The Archæology of New York City


We delight in the promised sunshine of the future.
—Cadwallader Colden


New York City is one of the most intricate products of the human imagination. Today it ranks among the modern world's greatest financial, media, and cultural capitals. It is a city everywhere renowned for its glamour and its influence. What happens in New York is immediately reported to millions of people all over the world. And yet, what few realize as they follow events in this great modern city is that New York is also the oldest major city in the United States.

    Unlike the nation's other early cities or many of the well-known Old World cities that exude a cherished past, New York rarely uses its history in constructing its identity or in stimulating its economy. Perhaps because the city has always been a place where people have come to build new lives, New York and its citizens have rarely wanted to look back. Instead, the past for them often either lies in the way of progress or is enshrined in memory in some other part of the world. For that reason, many people find it hard to think of archaeology in the context of New York. Both archaeology and the past are things that happen elsewhere; the present and future are in New York. And so the very idea that we propose here, the archaeology of New York City, seems odd, in fact an oxymoron. But that oxymoron is exactly what this book is about.

    However incongruous it may seem, New York has a deep past, both literally and metaphorically. The land on which the modern city is built has an eleven-thousand-year human history that is largely unknown to the millions who walk its streets every day or to the hundreds of millions who watch its news, its trends, and its stock markets. Much of that past has been recovered by generations of archaeologists working quietly but determinedly over the past century. Their work has intensified since the 1970s, when the practice of archaeology in the United States was transformed. That transformation has led to a vastly increased knowledge of the city's past, which only now lets us tell a very different New York story than the one splashed across television and movie screens.

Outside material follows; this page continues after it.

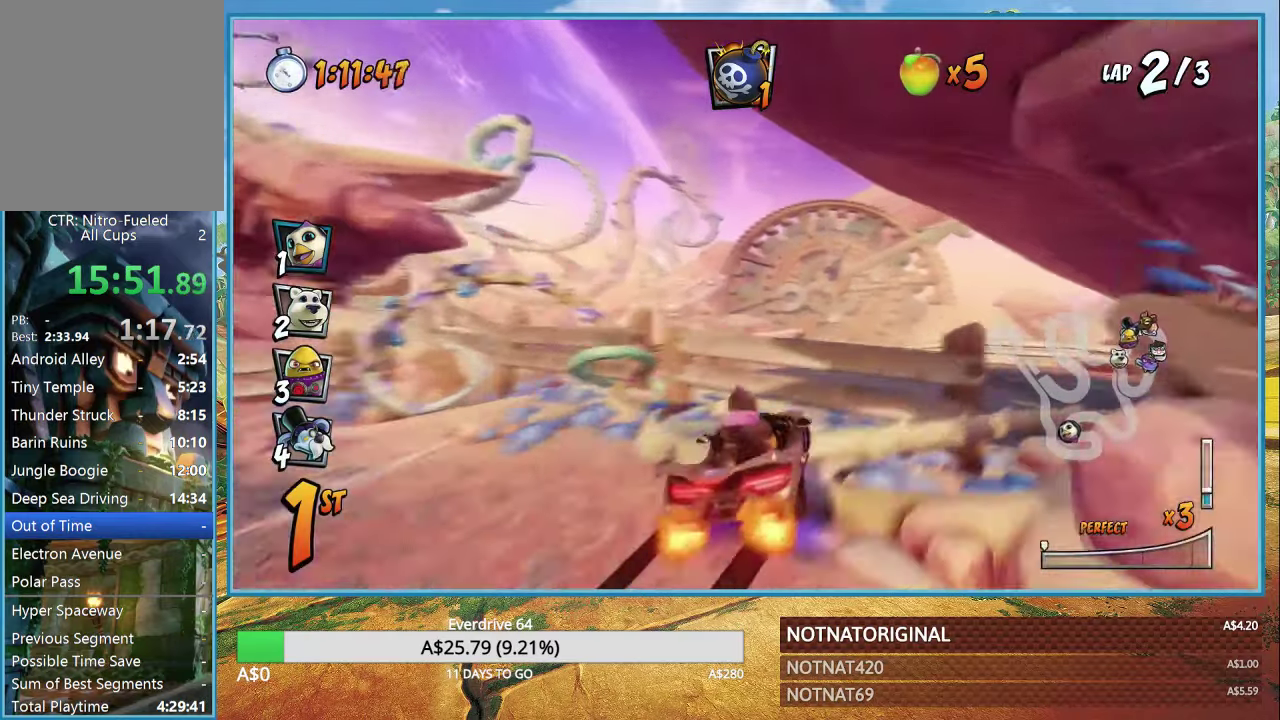
{"buttons": ["CROSS", "R1"], "left_stick": "right", "right_stick": "center", "events": [[84, "R1", "down"]]}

    In the pages that follow, we take the modern city of New York, all five boroughs and 325 square miles of it, and view it as one vast archaeological site to be examined in its entirety through time. We use archaeology to study many of the people who once lived or worked anywhere within the limits of what is today the modern city, from its earliest inhabitants up to twentieth-century dwellers. As archaeologists, we explore not only urban life throughout the modern city's history, but also life in the earlier, pre-urban past. This approach allows us to tell a continuing story of many of the different peoples who have lived on this same piece of land for thousands of years. It also lets us describe the distinctive ways each of these groups related to the land and how the land itself changed over the millennia.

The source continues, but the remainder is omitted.